» WHAT TO WORK ON: Please show every line in the rows below that contains the word "Cégalapítás", copying each line in full.

» RECORDS SHOWN:
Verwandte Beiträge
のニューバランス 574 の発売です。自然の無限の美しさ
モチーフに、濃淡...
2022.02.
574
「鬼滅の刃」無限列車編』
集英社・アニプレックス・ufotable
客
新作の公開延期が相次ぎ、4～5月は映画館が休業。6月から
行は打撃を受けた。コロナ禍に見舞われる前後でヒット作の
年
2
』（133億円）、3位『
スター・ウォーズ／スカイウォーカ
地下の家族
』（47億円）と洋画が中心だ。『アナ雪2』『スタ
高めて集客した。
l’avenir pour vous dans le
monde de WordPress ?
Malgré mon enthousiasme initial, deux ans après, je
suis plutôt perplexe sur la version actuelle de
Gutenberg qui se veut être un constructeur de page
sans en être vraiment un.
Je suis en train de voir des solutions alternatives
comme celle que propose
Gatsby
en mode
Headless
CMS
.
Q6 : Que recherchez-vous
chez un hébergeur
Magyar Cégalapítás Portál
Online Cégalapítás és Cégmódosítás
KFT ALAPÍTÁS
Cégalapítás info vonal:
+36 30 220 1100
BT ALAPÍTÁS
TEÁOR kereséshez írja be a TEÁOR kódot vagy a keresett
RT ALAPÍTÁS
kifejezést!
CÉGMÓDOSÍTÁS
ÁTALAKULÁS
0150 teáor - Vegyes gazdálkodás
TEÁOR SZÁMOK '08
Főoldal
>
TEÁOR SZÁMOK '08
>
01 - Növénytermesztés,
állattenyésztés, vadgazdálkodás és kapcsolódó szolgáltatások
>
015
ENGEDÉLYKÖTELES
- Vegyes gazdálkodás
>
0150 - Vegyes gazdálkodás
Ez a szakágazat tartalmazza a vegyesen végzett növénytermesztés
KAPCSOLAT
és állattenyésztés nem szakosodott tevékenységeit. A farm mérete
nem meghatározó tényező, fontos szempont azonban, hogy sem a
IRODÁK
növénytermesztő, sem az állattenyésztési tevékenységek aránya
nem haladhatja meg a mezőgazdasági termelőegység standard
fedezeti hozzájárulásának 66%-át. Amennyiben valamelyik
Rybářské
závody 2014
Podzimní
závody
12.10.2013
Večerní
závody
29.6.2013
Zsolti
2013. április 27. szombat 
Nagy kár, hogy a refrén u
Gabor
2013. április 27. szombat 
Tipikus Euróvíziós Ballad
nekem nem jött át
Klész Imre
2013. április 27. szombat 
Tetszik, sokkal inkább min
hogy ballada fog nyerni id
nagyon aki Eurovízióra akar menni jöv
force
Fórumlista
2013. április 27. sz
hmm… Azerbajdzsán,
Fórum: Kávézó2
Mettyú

» THE COMPLETED TASK:
Magyar Cégalapítás Portál
Online Cégalapítás és Cégmódosítás
Cégalapítás info vonal:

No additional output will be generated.